Lucky Charms cereal enters gay marriage debate

The issues of gay marriage, civil unions  and gay rights in general entered the cereal aisle recently as General Mills announced its Lucky Charms mascot would be coming out of the closet—complete with a “special friend” in the form of another male leprechaun.

The boxes feature the cereal’s iconic cartoon character “Lucky” the leprechaun with his new companion who has yet to be named.

New boxes of cereal started coming out in major retail chains over the weekend, in advance of Monday’s official announcement from the company itself.

Kendall J. Powell, General Mills CEO, said the company will hold a contest whereby kids can nominate and vote on a name for Lucky’s new “companion.”
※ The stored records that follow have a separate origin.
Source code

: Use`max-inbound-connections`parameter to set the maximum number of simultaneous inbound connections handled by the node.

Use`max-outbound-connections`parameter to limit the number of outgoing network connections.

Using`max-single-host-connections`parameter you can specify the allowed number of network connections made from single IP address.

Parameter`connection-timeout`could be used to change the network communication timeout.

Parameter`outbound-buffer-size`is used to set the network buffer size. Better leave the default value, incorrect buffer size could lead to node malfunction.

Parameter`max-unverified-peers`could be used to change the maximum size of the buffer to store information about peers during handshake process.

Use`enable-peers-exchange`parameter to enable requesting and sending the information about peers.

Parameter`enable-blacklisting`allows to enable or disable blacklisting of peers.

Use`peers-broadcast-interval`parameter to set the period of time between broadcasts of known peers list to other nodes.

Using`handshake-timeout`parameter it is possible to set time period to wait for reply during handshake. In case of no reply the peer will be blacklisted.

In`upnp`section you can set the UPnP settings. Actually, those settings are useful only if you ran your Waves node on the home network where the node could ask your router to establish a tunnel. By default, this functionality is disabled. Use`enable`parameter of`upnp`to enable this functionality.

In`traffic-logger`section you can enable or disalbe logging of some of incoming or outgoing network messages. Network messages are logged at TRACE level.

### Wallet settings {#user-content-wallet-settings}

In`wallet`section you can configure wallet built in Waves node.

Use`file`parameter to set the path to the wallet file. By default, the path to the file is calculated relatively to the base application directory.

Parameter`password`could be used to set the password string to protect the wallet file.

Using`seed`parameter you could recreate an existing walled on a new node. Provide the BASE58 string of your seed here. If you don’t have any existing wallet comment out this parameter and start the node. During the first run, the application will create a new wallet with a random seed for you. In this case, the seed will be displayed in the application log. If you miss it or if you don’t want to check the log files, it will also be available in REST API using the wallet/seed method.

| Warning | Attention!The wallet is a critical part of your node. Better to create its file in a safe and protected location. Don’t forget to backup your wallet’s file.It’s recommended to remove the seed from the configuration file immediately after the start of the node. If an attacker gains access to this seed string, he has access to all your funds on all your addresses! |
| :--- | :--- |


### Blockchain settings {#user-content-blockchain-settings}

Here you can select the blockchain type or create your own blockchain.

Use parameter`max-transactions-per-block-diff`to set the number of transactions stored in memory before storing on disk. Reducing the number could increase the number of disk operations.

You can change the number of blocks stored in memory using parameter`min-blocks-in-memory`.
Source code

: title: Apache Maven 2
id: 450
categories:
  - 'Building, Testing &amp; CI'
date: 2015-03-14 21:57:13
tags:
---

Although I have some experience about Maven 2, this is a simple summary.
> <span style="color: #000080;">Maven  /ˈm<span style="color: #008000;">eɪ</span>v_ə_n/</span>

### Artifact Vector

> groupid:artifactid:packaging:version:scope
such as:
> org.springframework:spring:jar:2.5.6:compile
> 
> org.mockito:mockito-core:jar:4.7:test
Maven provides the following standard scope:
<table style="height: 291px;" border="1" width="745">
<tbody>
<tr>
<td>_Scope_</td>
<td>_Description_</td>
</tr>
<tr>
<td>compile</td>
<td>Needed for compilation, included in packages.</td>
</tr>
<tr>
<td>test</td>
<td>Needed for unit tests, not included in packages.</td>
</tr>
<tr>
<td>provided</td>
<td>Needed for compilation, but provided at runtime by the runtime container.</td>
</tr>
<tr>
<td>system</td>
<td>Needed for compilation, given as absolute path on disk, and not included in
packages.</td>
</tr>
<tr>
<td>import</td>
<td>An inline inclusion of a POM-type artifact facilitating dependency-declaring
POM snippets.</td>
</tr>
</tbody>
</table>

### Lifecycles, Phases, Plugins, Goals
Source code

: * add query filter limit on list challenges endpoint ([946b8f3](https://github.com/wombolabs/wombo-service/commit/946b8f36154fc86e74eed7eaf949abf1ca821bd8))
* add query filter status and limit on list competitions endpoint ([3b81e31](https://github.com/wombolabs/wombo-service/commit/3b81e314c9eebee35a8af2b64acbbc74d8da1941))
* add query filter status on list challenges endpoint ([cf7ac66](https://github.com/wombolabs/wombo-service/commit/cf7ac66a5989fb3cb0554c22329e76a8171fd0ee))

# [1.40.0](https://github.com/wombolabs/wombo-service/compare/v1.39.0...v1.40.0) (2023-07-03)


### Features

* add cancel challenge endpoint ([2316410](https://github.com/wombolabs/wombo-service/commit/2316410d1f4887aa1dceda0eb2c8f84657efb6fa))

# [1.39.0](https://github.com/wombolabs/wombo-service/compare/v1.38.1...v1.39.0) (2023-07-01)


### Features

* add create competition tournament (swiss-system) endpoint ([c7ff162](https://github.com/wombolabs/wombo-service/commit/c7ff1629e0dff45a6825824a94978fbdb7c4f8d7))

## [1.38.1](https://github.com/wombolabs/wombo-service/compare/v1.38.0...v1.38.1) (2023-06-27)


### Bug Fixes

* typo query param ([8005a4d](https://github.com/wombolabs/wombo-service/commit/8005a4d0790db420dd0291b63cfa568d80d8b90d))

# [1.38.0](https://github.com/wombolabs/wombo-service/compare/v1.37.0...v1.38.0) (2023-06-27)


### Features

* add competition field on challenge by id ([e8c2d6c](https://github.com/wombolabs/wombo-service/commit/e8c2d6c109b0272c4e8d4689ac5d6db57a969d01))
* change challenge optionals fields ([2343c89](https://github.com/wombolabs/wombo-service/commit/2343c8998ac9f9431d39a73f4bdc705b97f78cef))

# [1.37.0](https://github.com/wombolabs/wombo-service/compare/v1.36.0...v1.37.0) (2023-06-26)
“The issue of gay rights have gone mainstream. What better way to acknowledge this fact and help explain it to kids than by slowly introducing Lucky’s new relationship,” Powell said. “Proposition 8 was ruled unconstitutional in California and Washington state recently approved a gay marriage law. It looks like gay rights are here to stay.”

An ad campaign, to be launched later this week, will introduce the new character and invite kids to help name him. It will feature a storyline where Lucky will eventually come out of the closet and the relationship with his new friend will become more apparent over time. The two characters will eventually get married but a date has not been set.

Unfortunately for the company, this effort to reach out to the gay and lesbian community could wind up backfiring in both directions—from gay-rights supporters and their opponents. Mike Thompson, acting president of the Gay & Lesbian Alliance Against Defamation, said the company was pandering to a stereotype and his organization would call for a boycott.

“Sure I ate Lucky Charms and Froot Loops as a kid, but I also ate Cheerios and Wheaties. Why is it always the fruitier cereals that are perceived as being gay? Why not Cocoa Pebbles or Cap’n Crunch?” Thompson said. “My favorite cereal was Sugar Corn Pops because back then it had a cowboy on the box but there’s no need to get all ‘Brokeback Mountain’ in the cereal aisle.”

Reactions among shoppers were mixed. At the Kroger grocery store in East Peoria, Ill. Valerie Johnson said it was irresponsible for the company to promote “the homosexual agenda” and that she would no longer feel safe taking her kids shopping.

“I’ve had a hard enough time explaining to my eight-year-old how come some kid in his class has two mommies,” Johnson said. “Now I gotta explain why there’s two men  having breakfast together and they’re not related and why is this guy always sleeping over at his friends place? What’s next, will Snap Crackle and Pop run off with Tony the Tiger? You start messing with the laws of cereal nature, there’s no telling where it could end.”

There was a much different reaction at the Rainbow Grocery Co-Op in San Francisco. The store usually doesn’t stock sugary cereals but made an exception in this case. Shopper Bruce Anderson bought several boxes with the intention of sending them to his extended family members in Oklahoma.

“My sister has been struggling to give her kids an answer on why their uncle Bruce isn’t married and how come his ‘friend’ Larry is on his Christmas card every year,” Anderson said. “I haven’t been back there for years but maybe this cereal will pave the way for a visit, although frankly I was always more into Trix when I was a kid. Just love those rainbows.”